FreshRank - The score of freshness for Google

In the patent 7,346,839 of 18 March 2008, Information retrieval based on historical data, Google defines the principles that a page is considered stale and when ite sees it as a reference instead. A concept is thus implicitly detailed, the FreshRank.

The distinction is important because in the first case, the page disappears from the top of results for the benefit of pages viewed as more recent, and in the second case to the contrary, it has its position reinforced by his seniority and it is not affected by many articles from blogs on the same topic.

Factors taken into account to decide, according to the patent, are:

  1. Inception date of the document.
    Or more accurately, since Google knows only the date of indexation, the date when the crawler discovers the new page.
  2. Content updates.
    The frequency and importance of updates are important to consider that a document, although very old, remains current.
  3. Analysis of queries.
    If a page is chosen more often among the displayed results for a query, its score is increases. If it is considered outdated but nevertheless chosen by Net surfers, its score will be reviewed.
    If a page is included in a growing number of different queries, it is an signal that is relevant. The reverse indicates that its content is less recent.
  4. Criteria based on links.
    It is taken into account the dates of appearance of new links and disappearance of existing links . If new links appear less and less often, the page is viewed as being outdated. If the total number of backlinks gradually decreases, the conclusion is the same.
    The algorithm weighs the importance of backlinks according to freshness of pages that contain them. Which is based on same criteria (detailed here) that the page that is evaluated, there is a FreshRank similar in principle to PageRank.
    Other weighting criteria are also applied to the links:
    - The TrustRank.
    - A significant amount of backlinks that suddenly appears shows a willingness to spam, links created by oneself or related to promote a document.
  5. Anchor text.
    The change of anchors of links pointing to a page indicates that it is updated and remain relevant. Conversely, if the document anchors links do not change while the linked pages change, that indicates that the document is not updated.
  6. Traffic.
    The reduction of traffic on a web page indicates obsolescence of it.

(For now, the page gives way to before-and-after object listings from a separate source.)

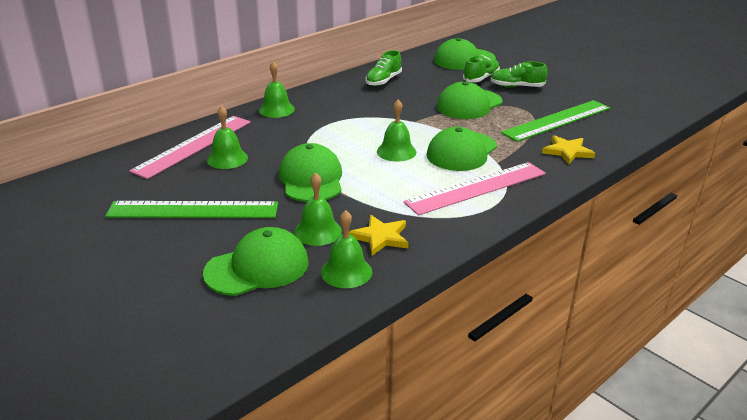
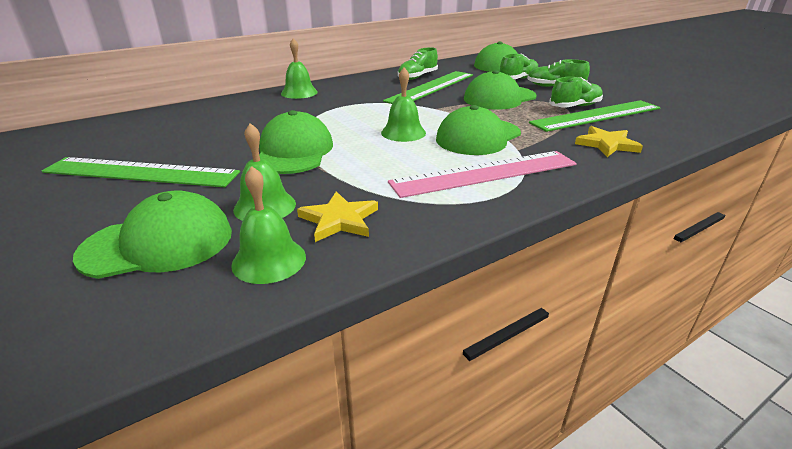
camera: 10 degrees right, 0 degrees up
pink ruler [129,116,251,179] -> none
green bell [207,106,248,169] -> none
none -> green ruler [383,71,473,104]
none -> green shoe [549,77,603,108]

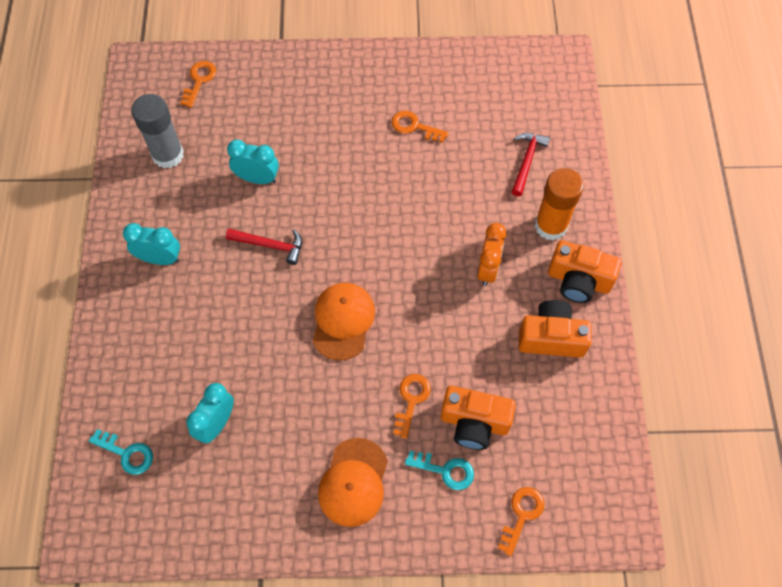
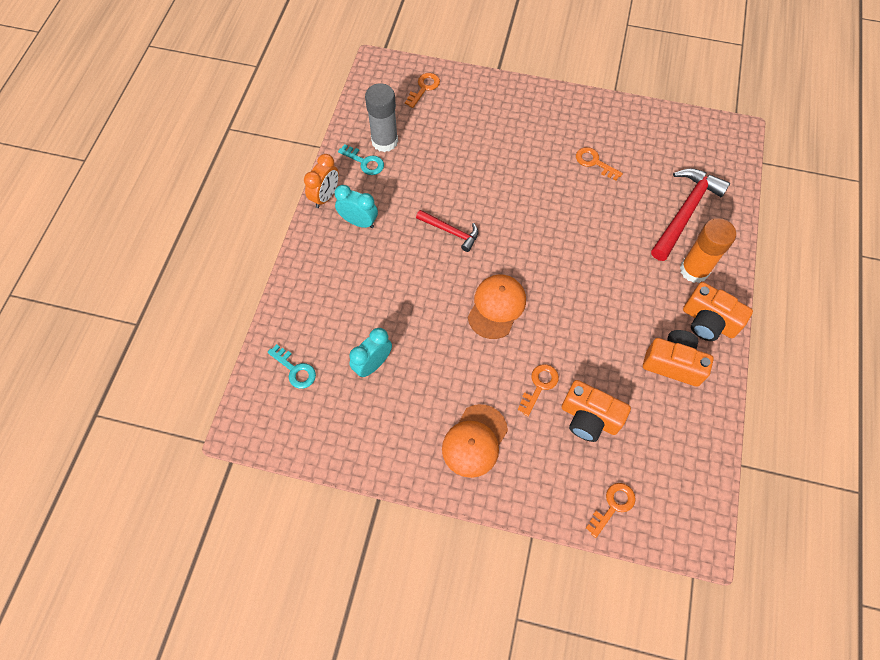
camera: 15 degrees right, 0 degrees up
turquoise clock [227,140,279,184] -> none
turquoise key [405,451,474,490] -> turquoise key moved to [338,144,384,175]
orange clock [477,223,507,286] -> orange clock moved to [304,154,339,208]
red hammer [512,133,550,196] -> red hammer [651,168,730,261], size x1.76

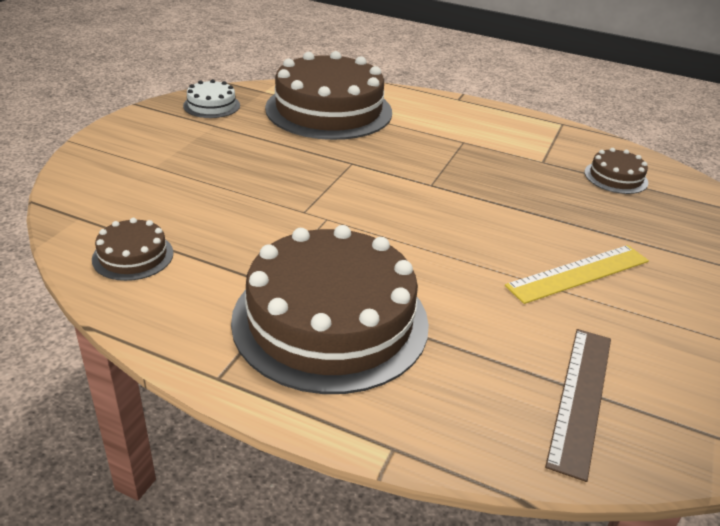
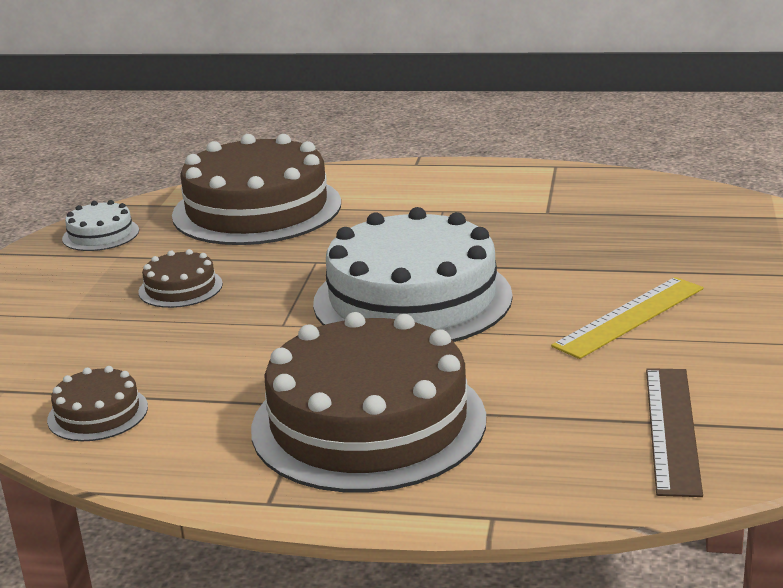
camera: 10 degrees left, 10 degrees down
brown cake [584,148,648,194] -> brown cake moved to [138,249,223,308]
none -> white cake [313,207,513,342]

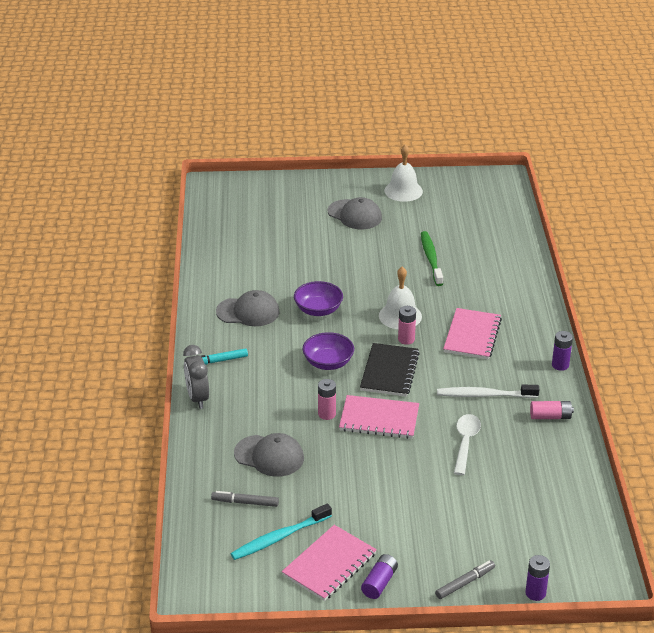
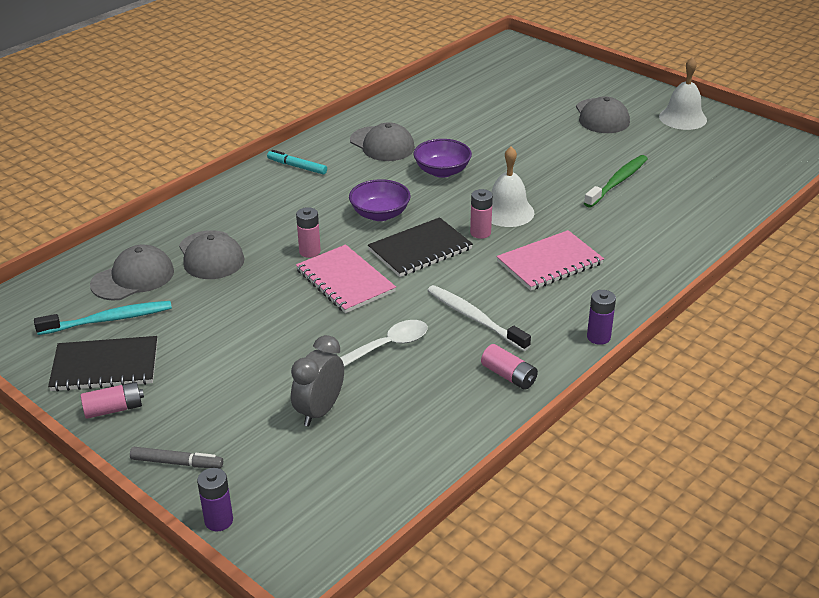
camera: 45 degrees right, 0 degrees up
grey clock [183,345,209,409] -> grey clock moved to [291,335,344,426]
grey marker [211,491,279,507] -> grey cap [90,245,174,300]
turquoise toothbrush [231,504,332,560] -> turquoise toothbrush turned 150 degrees clockwise [34,301,172,335]
pink notebook [282,525,377,601] -> black notebook [48,336,157,392]
purple battery [361,554,398,599] -> pink battery [81,382,144,419]

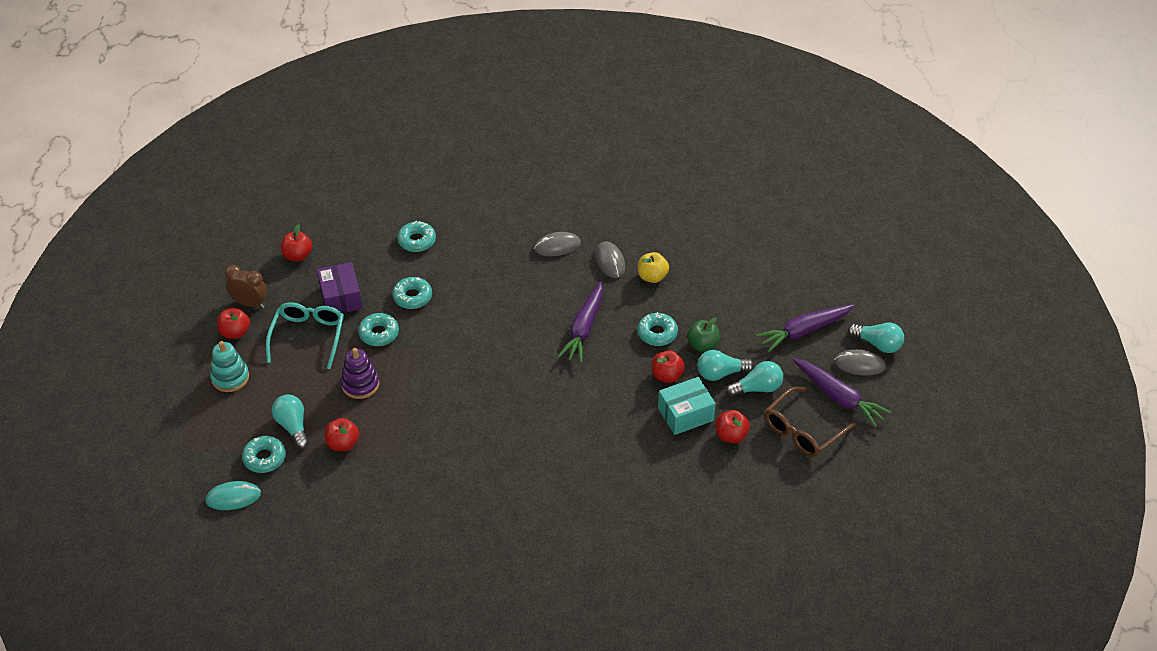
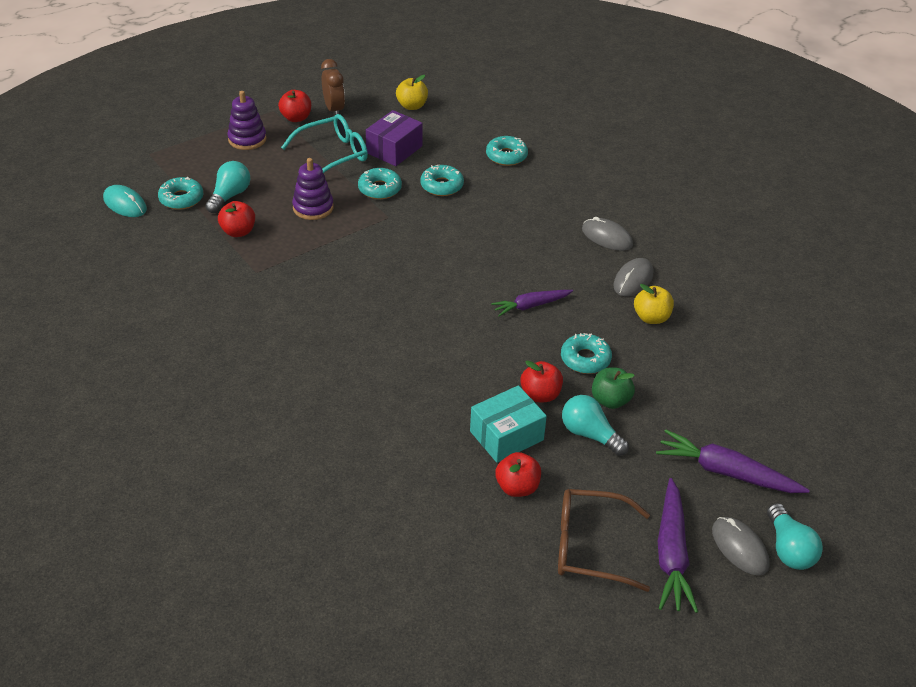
camera: 50 degrees right, 5 degrees down
turquoise stacking toy [210,341,249,392] -> purple stacking toy [227,91,267,150]
red apple [281,224,312,261] -> yellow apple [396,75,428,110]
purple carrot [558,281,603,363] -> purple carrot [491,290,573,316], size x0.65
turquoise box [658,377,716,435] -> turquoise box turned 60 degrees counterclockwise [470,385,547,463]
turquoise light bulb [726,361,783,397] -> none

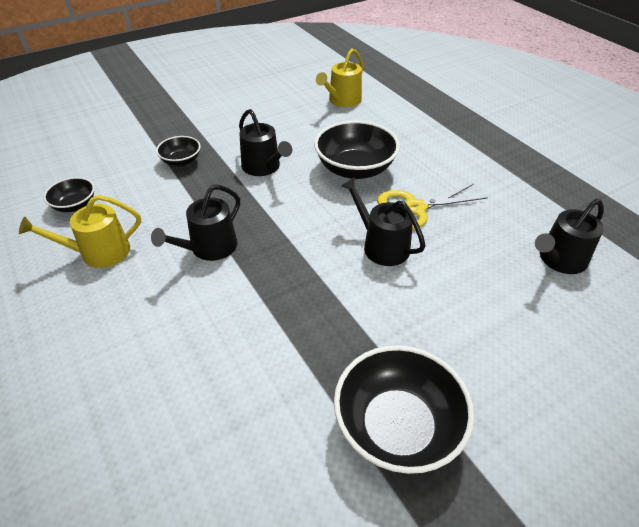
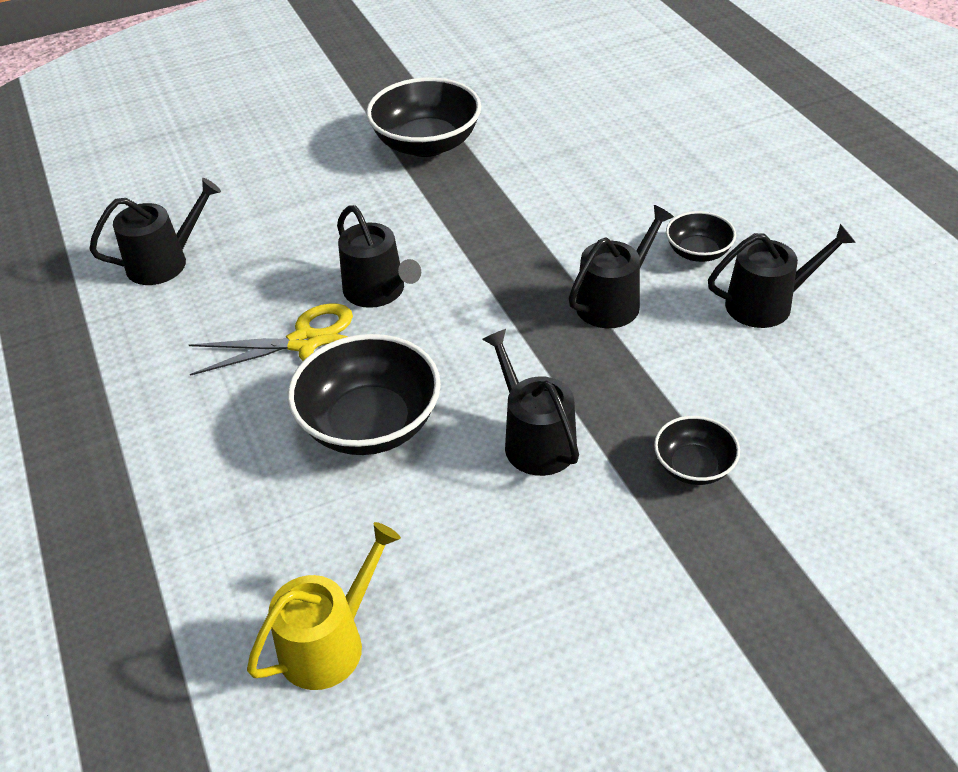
camera: 170 degrees left, 0 degrees up
yellow watering can [19,195,141,268] -> black watering can [708,224,856,328]
black bowl [44,177,95,212] -> black bowl moved to [666,211,736,262]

The algorithm takes into account seasonal variations. It takes into account advertising on the page:
    - The fact that advertisements are changed or not.
    - The importance of the site that made these advertisements.
    - The rate of clicks on those ads.
    (Note: The patent does not say how these data are collected, but it seems AdSense is the best tool.)
  7. User behavior.
    As already stated above, it is essentially the number of times a page is selected in results, but also time spent by visitors on it. If over time, visitors spend less time on the page, its freshness score is lowered.
    The same is true if they spend less time than on other pages on the same query.
  8. The domain name.
    To counteract spammers who create domains to host their pages, Google takes into account the legitimacy of a domain. Domains paid in advance for several years are considered "legitimate", the expiration date is taken into account in the score.
    The frequent changes of hosting (DNS), contacts, signal a document as not legitimate. A host who manages many domains and different registrars improves the legitimacy of the domain.
  9. Ranking history.
    The successive positions in the ranking in results are taken into account, and a sudden change of position for a given request denotes spam.
    If the number of overall results for a query undergone a sharp increase, it shows a hot topic and the pages will have a better score for the future.
    If that number rises to one document, the algorithm must make difference between spam or a hot topic qulity for the page. To do this, it will take into account the references to the document in news, discussion groups, where spam is not supposed to be referred.
    But the algorithm makes execption for authoritative documents and those which have a good ranking for a long time.
    Data managed by users is taken into account. Bookmarks are treated as backlinks, their numbers, their growth or decrease is used to judge the freshness of a page.
  11. Unique words, bigrams and phrases in anchor text.
    The emergence of a large number of identical anchors in documents, or conversely, anchors all different in many documents indicate spam. A choppy growth of these unique words, phrases and bigrams anchors denotes coordinated decisions and therefore spam.
  12. Linkage of independent peers.
    A surge of links between pages without related content indicates spam. This is confirmed by an increase of anchors that are unusually coherent or discordant.
  13. Document topics .
    The topic of a document can be seen through the following:
    - Categorization.
    - Analysis of URLs.
    - Analysis of the contents.
    - Clustering.
    - Summarization.
    - Presence of unique words.
    - And more ...
    If the topics change, the pages must be reconsidered. A spike in the number of different topics indicates an intention of spamming.


The definition of Google for stale pages is summarized in one sentence:

Stale content refers to documents that have not been updated for a period of time and, thus, contain stale data.

We see that the application of the definition is a little more complicated.

Yet the basic idea is simple: A document as the U.S.A. Constitution will never be stale, but the comments on Olympic Games by example will lose interest over time.
The Google's FreshRank algorithm will make the difference.